This week, I finished up all the hardware I’m going to work on in the time left devoted to this final project.
Back on Thursday, I installed LEDs in their holes and wired them up to the circuit board. First, I bent the positive end to an angle conducive to attaching a long piece of stripped, stranded wire. I soldered the four respective joints and cut the excess. Next, I applied some heat-shrink tubing around the joint to prevent shorting with the bases of the potentiometers or the ground wires on the LEDs (which were installed next).
To mount the LEDs in their holes, I applied some hot glue around the flanged end of each of the bulbs. Then I pressed them into the appropriate spots on the top of the panel.

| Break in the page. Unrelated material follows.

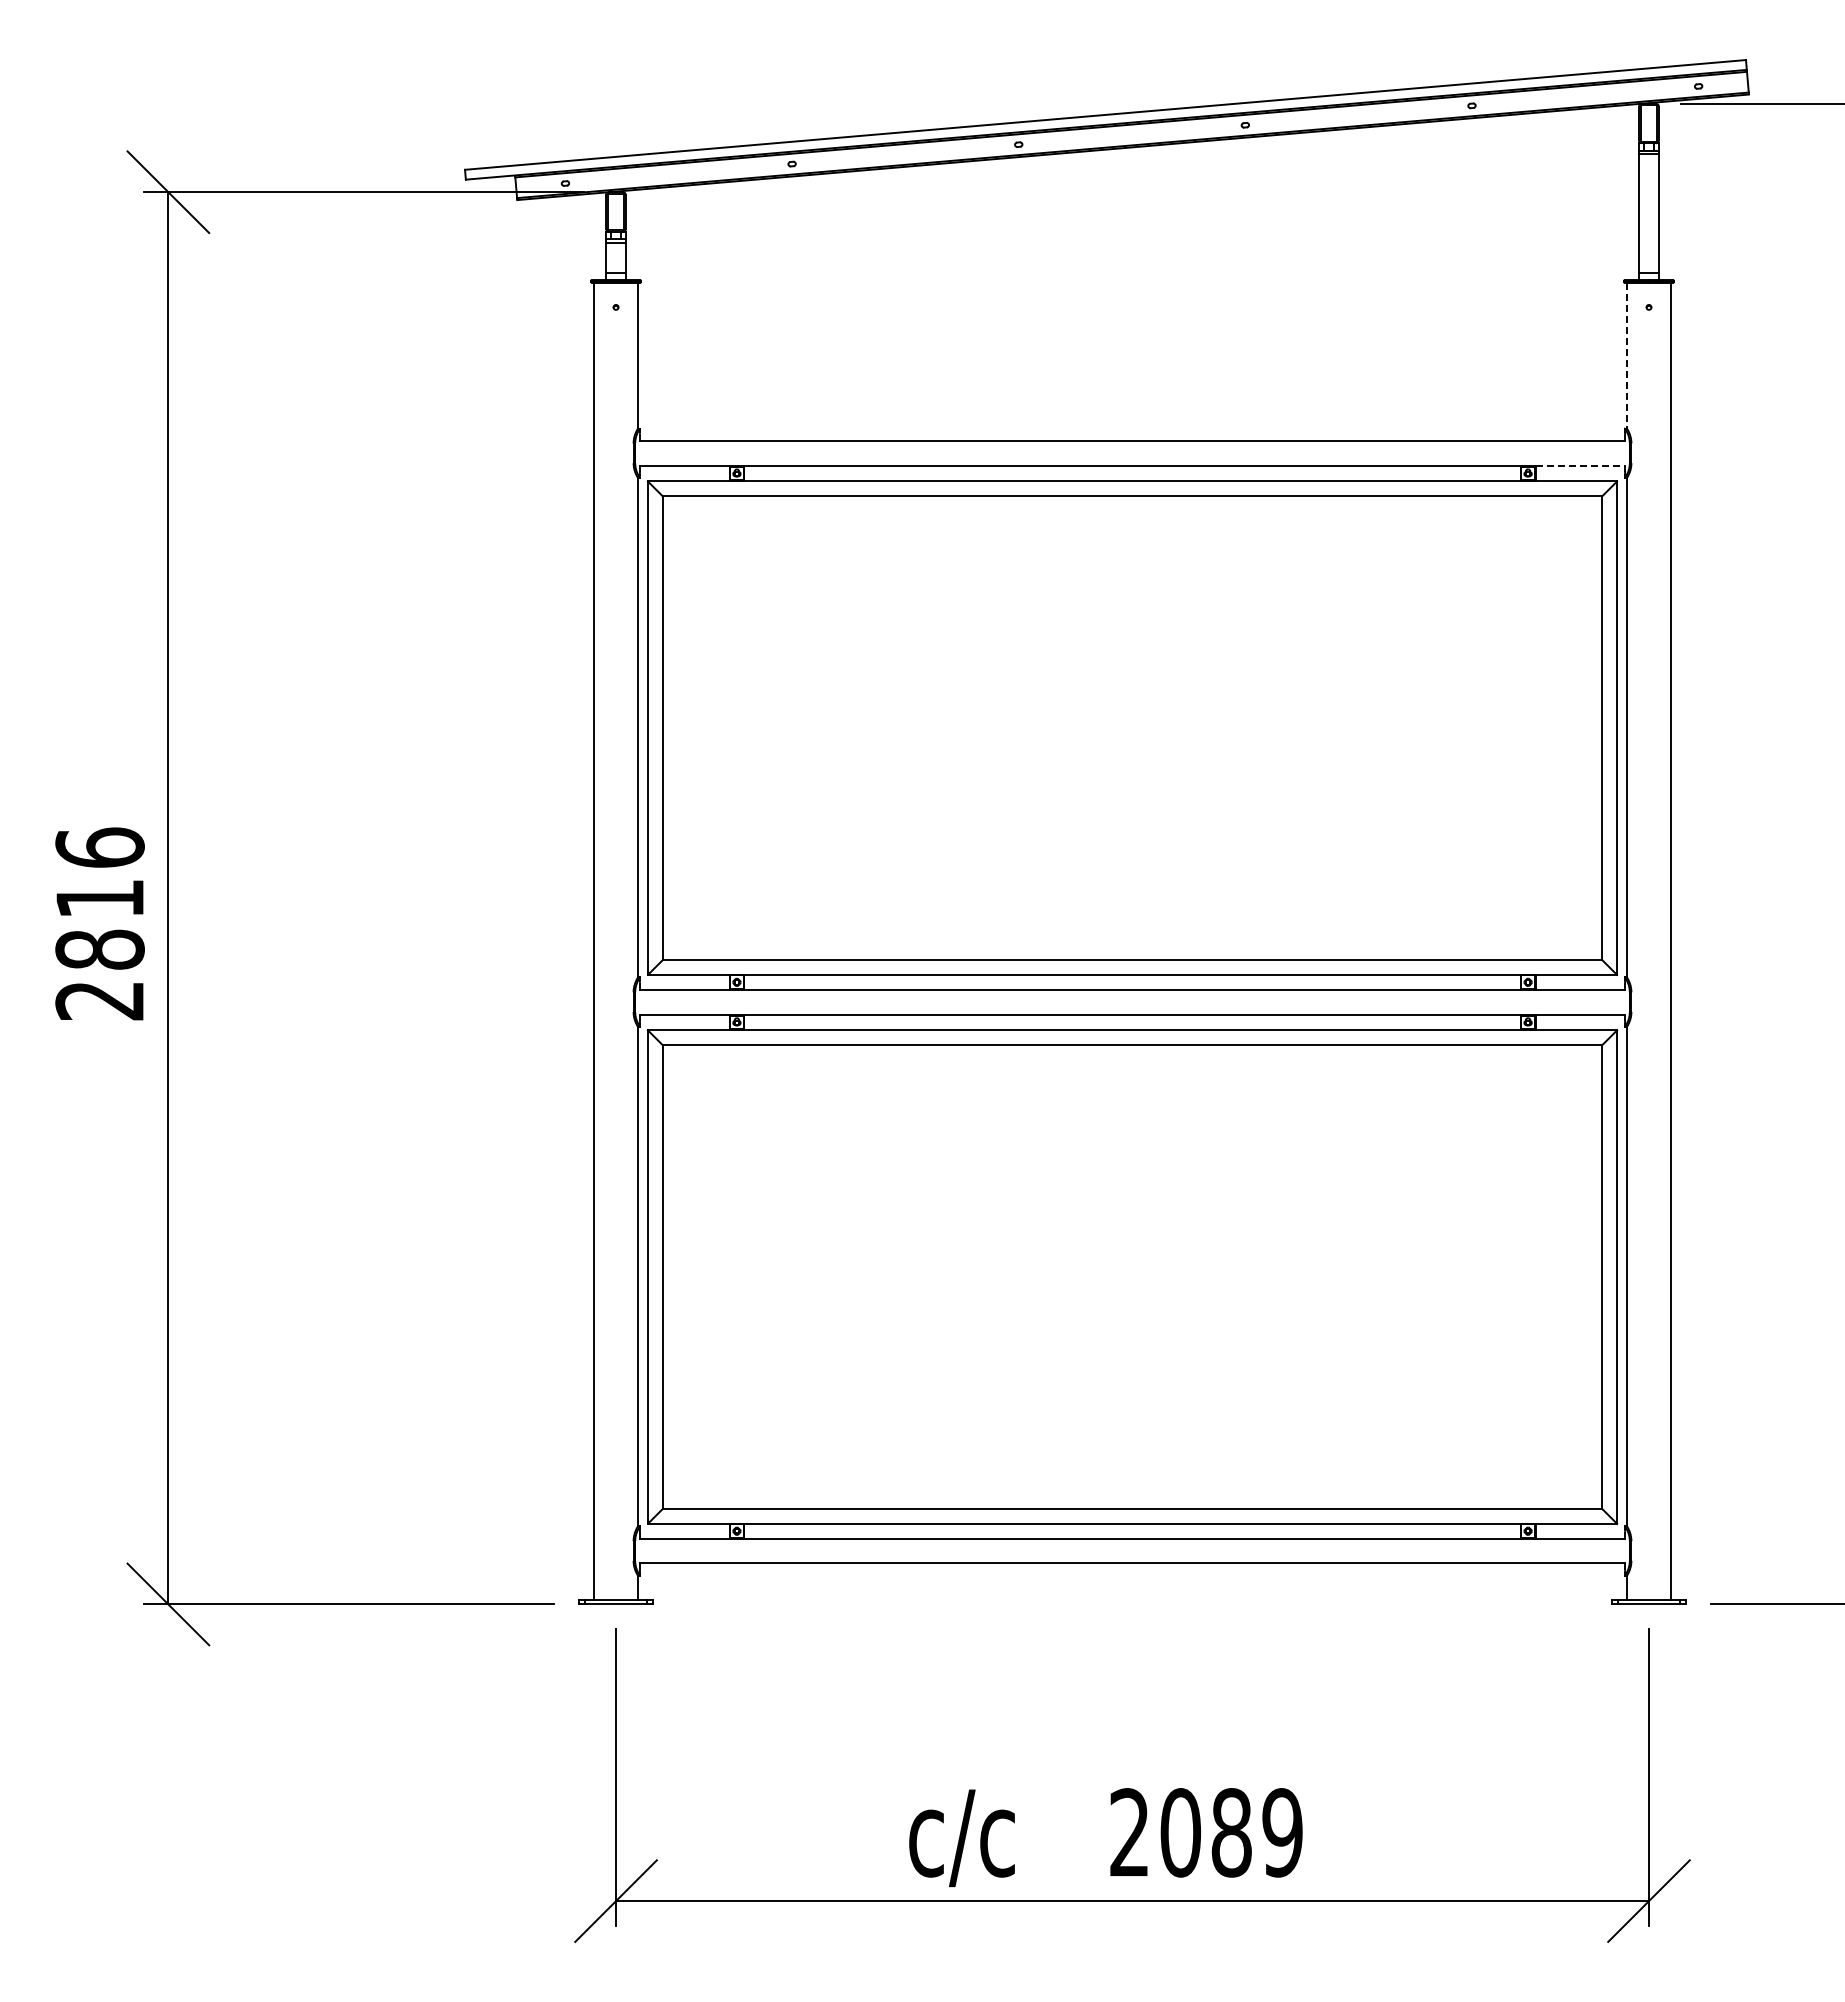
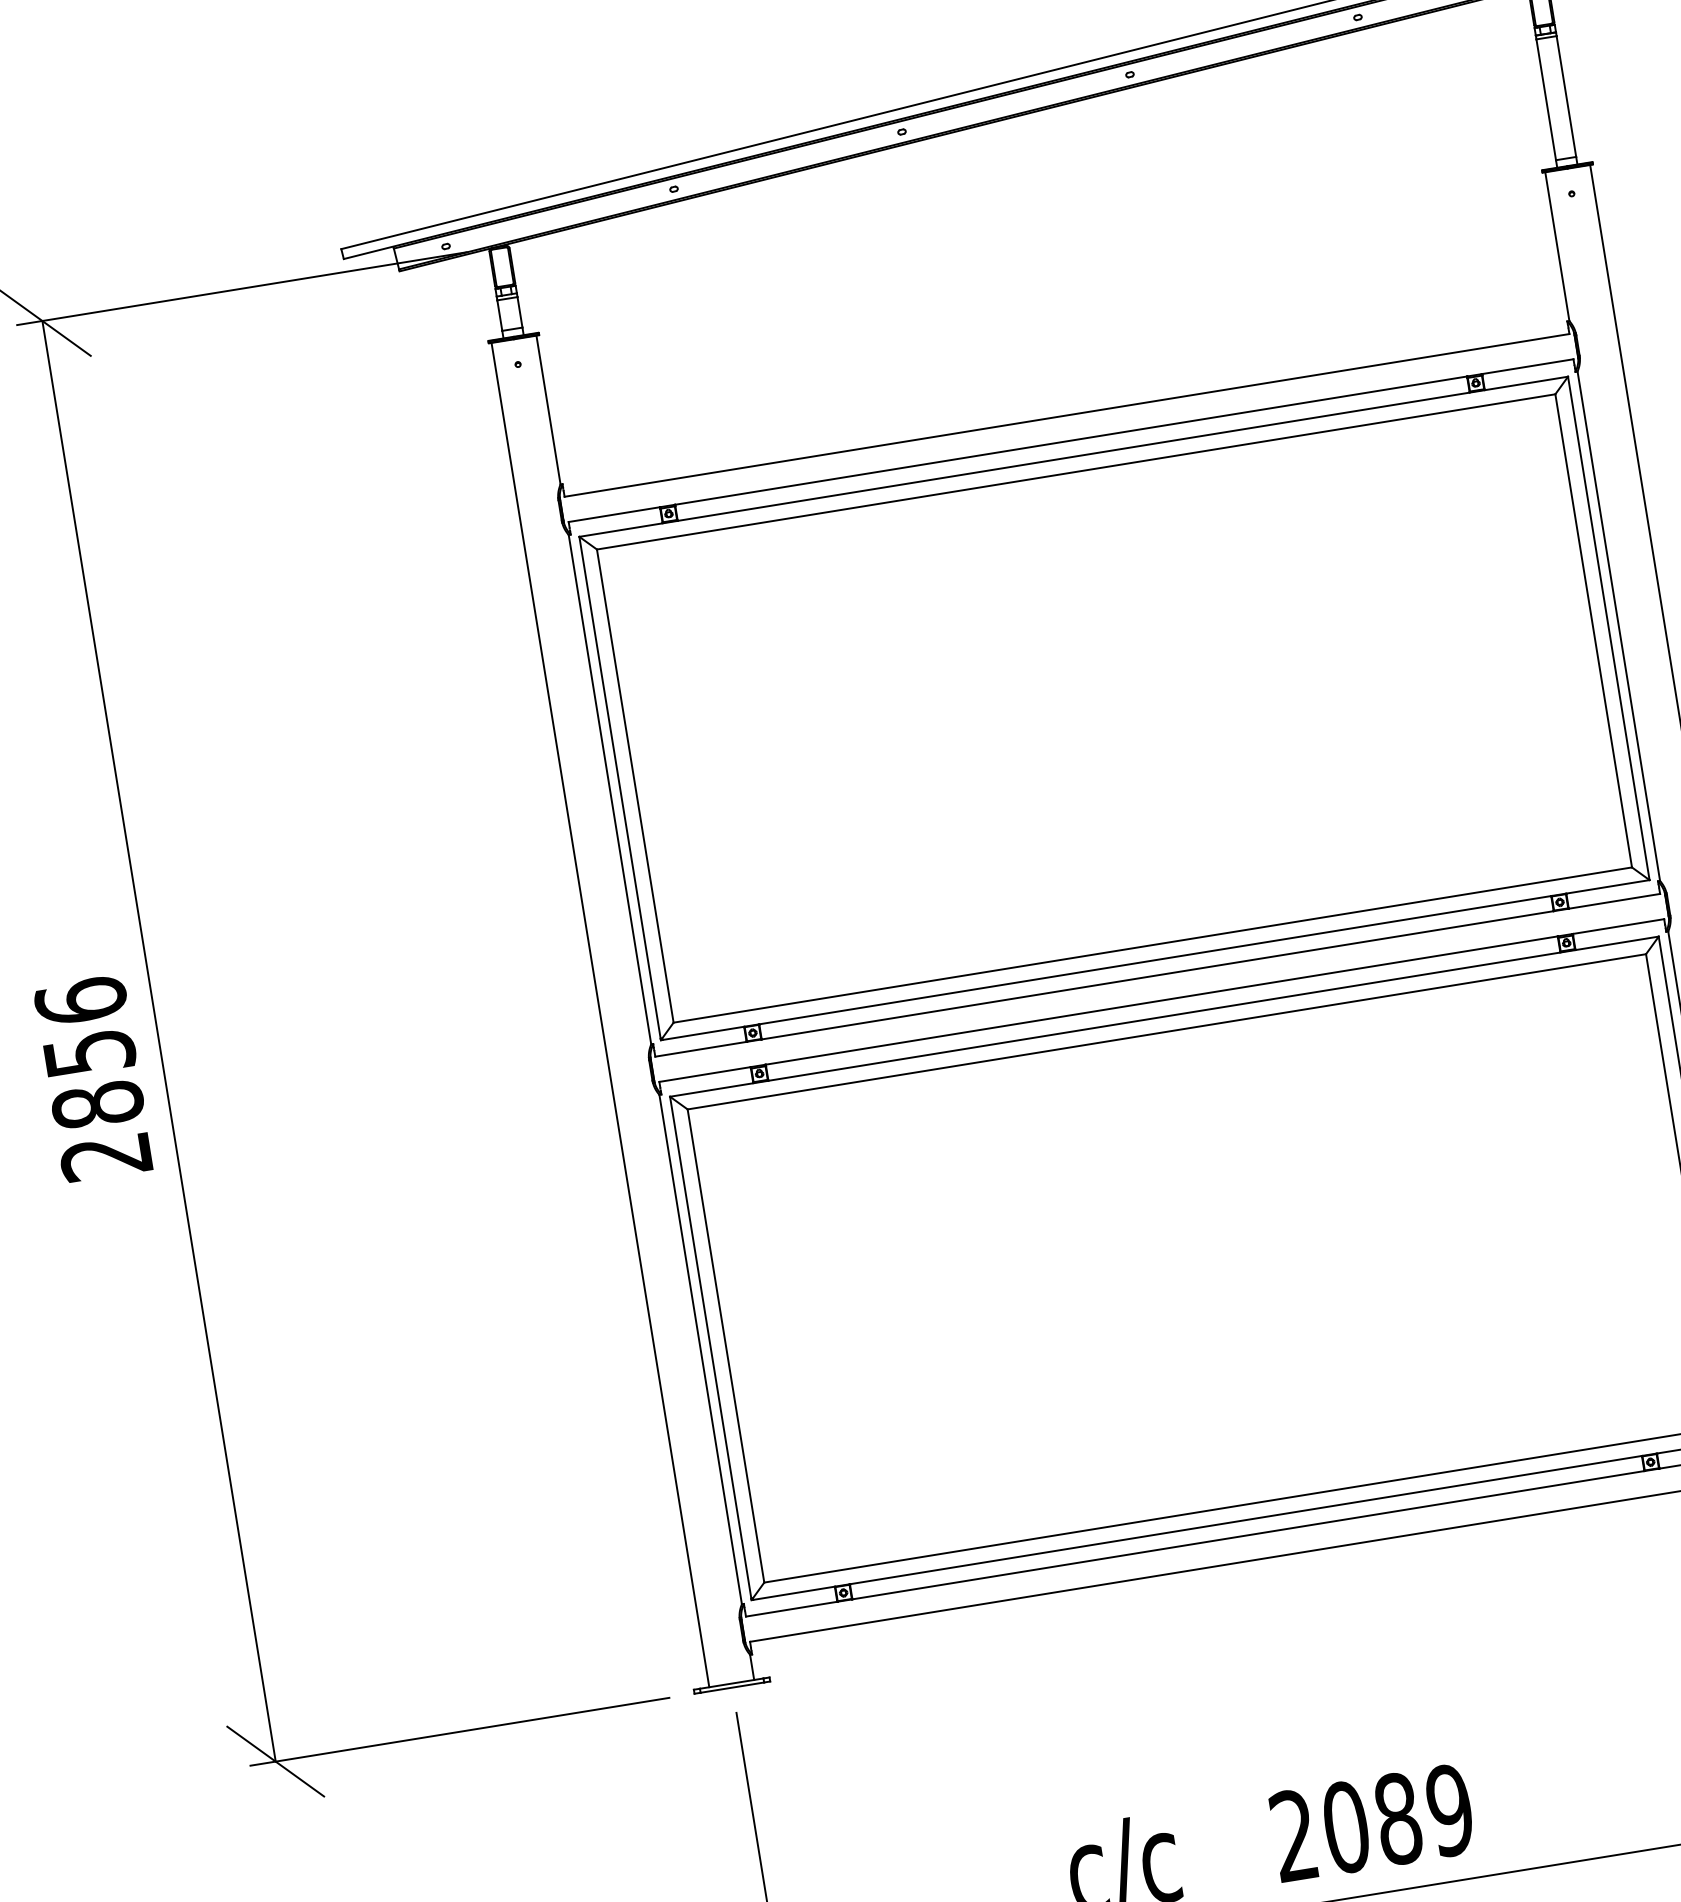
line: (1626, 355) -> (1556, 246), dashed -> solid
line: (1580, 465) -> (1528, 366), dashed -> solid
text: (100, 899) -> (90, 1053), 2816 -> 2856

I decided to use some tinned, non-insulated copper wire to connect all the grounds. I pulled off a piece from the spool (to straighten it), then wrapped it once around each of the LED leads. I soldered the joints and cut the excess wire. Finally, I installed a long piece of black wire to the exposed end on the newly-created grounding bus. There was no need to put heat-shrink tubing over the joint.
When this was all done, I used four zip-ties to consolidate the five wires (four outputs and one ground).
On the other end, I cut all the wires to the same length, and stripped a bit of conductor off each. I tinned the ends to prepare them for attachment to male pin headers. I placed the pin headers in a breadboard and tinned their ends. Then I melted the wires to the pins. I had to ensure that I was attaching the right wires to the correct rows to avoid confusion later.
At this point, I realized that I would need more female pin headers on my PCB so that I could manually connect the new ground pin to the grounding rail. So, much like before, I cut two bits of female pin headers to an appropriate length to straddle either side of the existing construction atop the board. Then I soldered the far ends of the female pin headers to ensure that they would be flush with the board. Once this was sorted out, the middle pins were easy enough to solder in place. For the new grounding connection, I simply took a piece of black, solid-core wire, and bent it to the same shape as I had originally on my breadboard. Essentially, I now have a custom-made breadboard that’s much smaller and lighter, containing only what I need in terms of connections.
By the end of that day in Lab, I had decided to create a box for my project. Some suggested holding this step until later, but I knew it would be nearly impossible to troubleshoot without some sort of stand atop which my monstrosity could rest. (This is similar to how a car mechanic uses a hydraulic lift to peer at the underbelly of a vehicle to perform sensitive work.)
I booked a time on Friday for the eLab in the afternoon. On a piece of paper, I sketched out a crude diagram of the box I wanted to make. I knew that Jack had already designed his to a height of 4 inches, so I used this dimension value as well. Then, I cut a plate for the bottom and two small sticks for the sides. This housing is not meant to be a fully enclosed box, just something to keep my hands free while tinkering. I was in a hurry, so instead of using the proper welding agent to bond the acrylic pieces, I settled for hot glue. Because this is technically not the best way to construct the box, I was suspecting the thing to collapse pretty quickly. Surprisingly, it actually has held up all week; my connections are pretty strong! when attaching pieces, I used other rectangles of acrylic to ensure that the pieces were being stuck together at exact 90º angles. A little bit of tape did the rest. It all worked on the first try! (Though I had to troubleshoot the printing of the laser. This was the first time that Franklin was not available to help me, so I made a few mistakes during the cutting process. But thanks to Franklin’s training, I was able to rectify anything I messed up. Thanks, Franklin.)
Finally, I was free to work on coding. I first got the lights flashing in the proper sequence. Then, I spent some time consolidating bits of code from different .ino files to get the serial properly sent to processing. I created a method that sends out all 6 values (the step number and the pot values for that step) at once when called.
On the Processing end, the serial data was fed into an array that updates every frame. Much like the toggle button syntax used in some of the labs, I recorded the last step value and compared it to the current step value. When they were no longer equal, I triggered an event. The test patch first drew ellipses in rapid succession, with their centers and major/minor axis values mapped to the five pots. The last row of pots was reserved for step length. I’m just using a simple delay() in the loop() in the C++ code on the Arduino side; no need to make things more complicated with millis() as of yet.
Since that point, I continued to work on different visuals. I’m still playing around with different ideas. Some friends were nice enough to make different suggestions. I also talked to Mort, who made suggestions I would only be able to implement in another iteration of this project (that’s for the summer). Each of these different designs have been turned into their own classes, so I can call as many instances of them as I want at a time. Their constructors pass in the relevant pot values, an update() method changes certain values per frame, and a sketch() function is called in the draw() function to put the visuals on the canvas.
Here are some examples of the sketches I’m playing around with:
Other than that, I’m basically done with the essential elements of this project! I’m so happy with how this turned out. In the time I have between studying for my other classes, I will continue to work on designing more visuals and sending different types of information via MIDI to a DAW.